На перекрестке милиционер в дождевике крикнул:
— Жить надоело?
Промчалась машина, шофер злорадно прорулил по ближайшей ко мне луже, брызнула вода. «Кто сейчас оплакал бы мою смертишку?» — сказал поэт. Так и я, надоело жить или не надоело, смерть моя была бы явным перебором: вчера, кроме Олега, умер еще один писатель — Залесский. Который кофе приносил. Его-то похоронят по высшему разряду: знаменит. Ида утром звонила, что ее включили в комиссию по организации похорон Залесского, и просила помочь. А я шел сказать Олегу.

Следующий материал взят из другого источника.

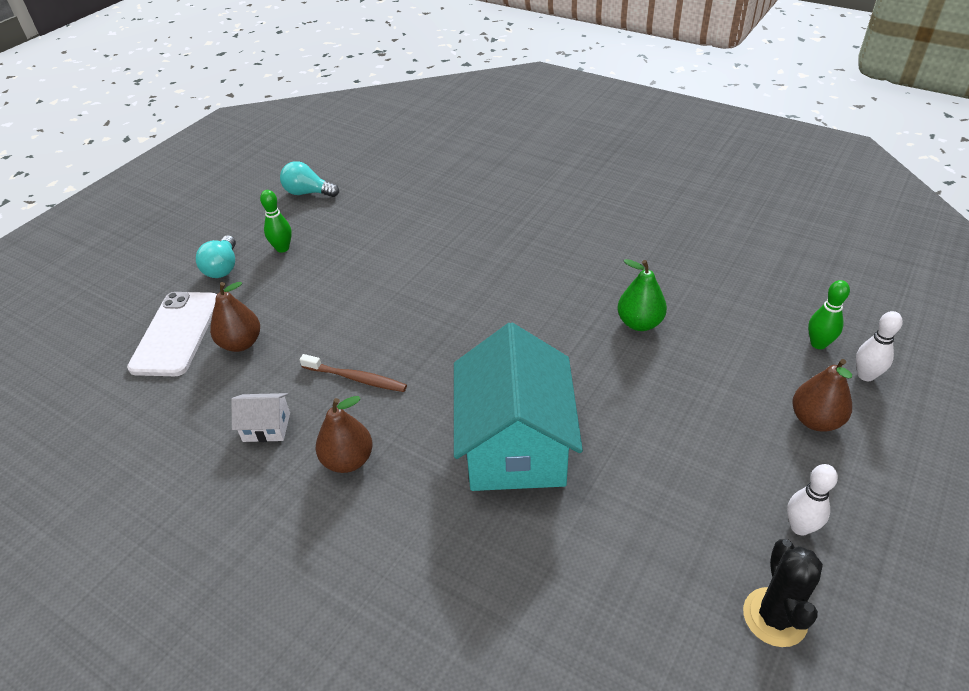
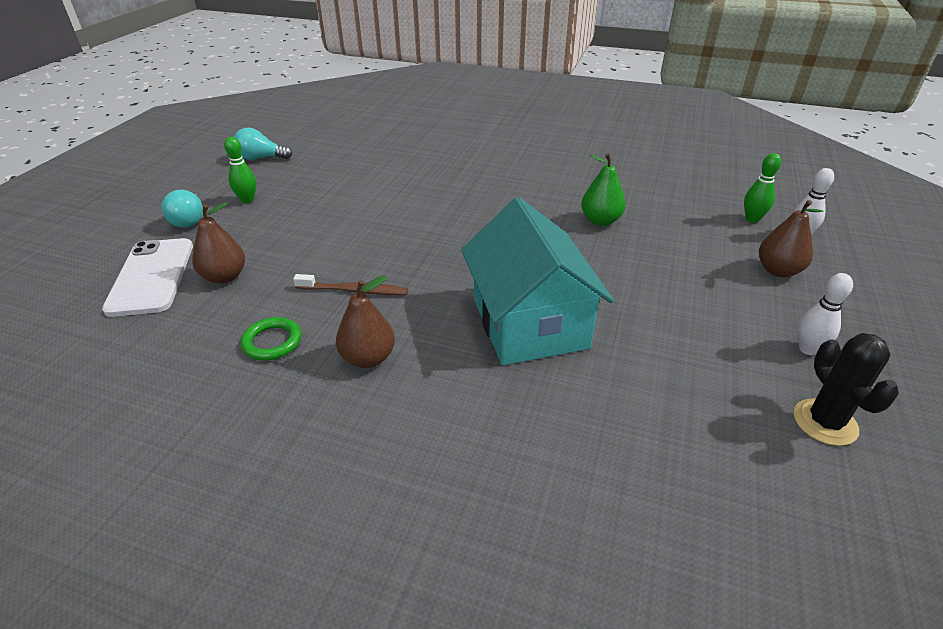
camera: 15 degrees left, 5 degrees down
(266, 427) = (272, 342): white house -> green ring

Этот Залесский был зачинателем движения среди литераторов «Похороны — в календарный план!». Мотивировал так: смерть внезапна, даже если предварена тяжелой и продолжительной болезнью, как ни крути, смерть мешает нормальной работе, срывает заранее намеченные мероприятия и так далее. Нормально ли по? Ненормально. А если бы смерть была заранее намечена, то ее легко было бы вверстать в месячные и квартальные планы, приготовить чувства, а если кто собирается куда ехать, в дом творчества, например, то съездил бы до или поехал бы после. То есть надо мужественно, не закрывая глаза на неизбежное, превратить похороны в обычное мероприятие, которое не сможет, во-первых, выбить литераторов из ритма работы, а это самое главное, далеко не всех читателей интересует личная жизнь авторов, им продукцию подавай; во-вторых, очистит похороны от ханжества, фарисейства, которые, давайте, товарищи, будем честными, еще имеют у нас место при наличии факта случайности смерти и необходимости присутствия на процедуре. «Похороны не должны нести на себе пережиток пессимизма, напротив, должны заряжать энергией» — это Залесского слова.